Assigned task 1
In the reactive GraphQL design page below, the example query requests several fields for each task. List them.

Given text
####

本文已经翻译成中文《[译] 响应式 GraphQL 结构》，欢迎参加「掘金翻译计划」，翻译优质的技术文章。

High-level design

This is a high-level overview of the architecture of a reactive GraphQL data loading system, aimed at getting feedback from engineers who have been there and done that. We want to share what we're working on to see if people find it interesting, and to validate our design against what others have seen in the field.

If you haven't yet, read our announcement post which outlines all of the problems we are aiming to solve.
You can also read Arunoda's post that summarizes this doc: Meteor's Reactive GraphQL is Just Awesome

Here's a summary of the design in a diagram, which will be explained in more detail later:

GraphQL

(You can skip this part if you are already familiar with GraphQL)

GraphQL is a tree-shaped query language for querying a schema of node types. So, for example, if you have users, todo lists, and tasks, you might query them like this:

me {
  username,
  lists {
    id,
    name,
    tasks(complete: false) {
      id,
      content,
      completed
    }
  }
}

Each field in the query calls a resolver function on the server, which can access any data source or API. The return values are aggregated into a JSON response shaped exactly like the query, and you don't get any fields you didn't ask for. For the query above, you'll get back data that looks like this:

{
  me: {
    username: "sashko",
    lists: [
      {
        id: 1,
        name: "My first todo list",
        tasks: [ ... and so on ],
      }
    ]
  }
}

You can follow the LearnGraphQL interactive course to learn GraphQL basics. You could complete it in few hours.

Note that there is no restriction on data sources - you could have your todo lists stored in one database, and your tasks in a different one. In fact, one of the main benefits of GraphQL is a total abstraction over where the data is coming from, so that frontend developers don't have to worry about it, and backend developers are free to move around data or services as needed. Here's what that looks like in terms of the components of the architecture:

Note that there is a GraphQL cache - what this does is decompose the results of the query into nodes. A smart cache can refetch just part of a query, or even a single field on a previously-fetched object, in the case where the data requirements change or something needs to be refreshed. So in our above example, the data in the cache might be stored like:

{ type: "me", username: "sashko", lists: [1] }
{ type: "list", id: 1, name: "My first todo list", tasks: [...] }

This is clearly very simplified, and you can read about how the Relay cache works on Huey Petersen's website. The important thing to note is that the cache decomposes query results into a flat structure, and a smart cache will be able to generate a query to update just one list and its tasks, or just the list's name, as necessary.

####

Data records
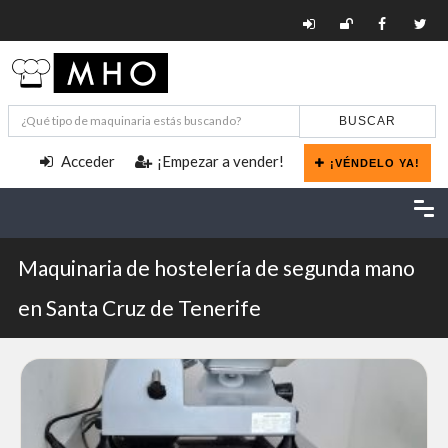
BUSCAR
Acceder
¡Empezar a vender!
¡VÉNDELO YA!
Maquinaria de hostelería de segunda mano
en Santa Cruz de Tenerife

####

Assigned task 2
Repeat every line of the entry in Block 1 above, word for word. Leave out the picture.

Task output 1
id, content, completed

Task output 2
BUSCAR
Acceder
¡Empezar a vender!
¡VÉNDELO YA!
Maquinaria de hostelería de segunda mano
en Santa Cruz de Tenerife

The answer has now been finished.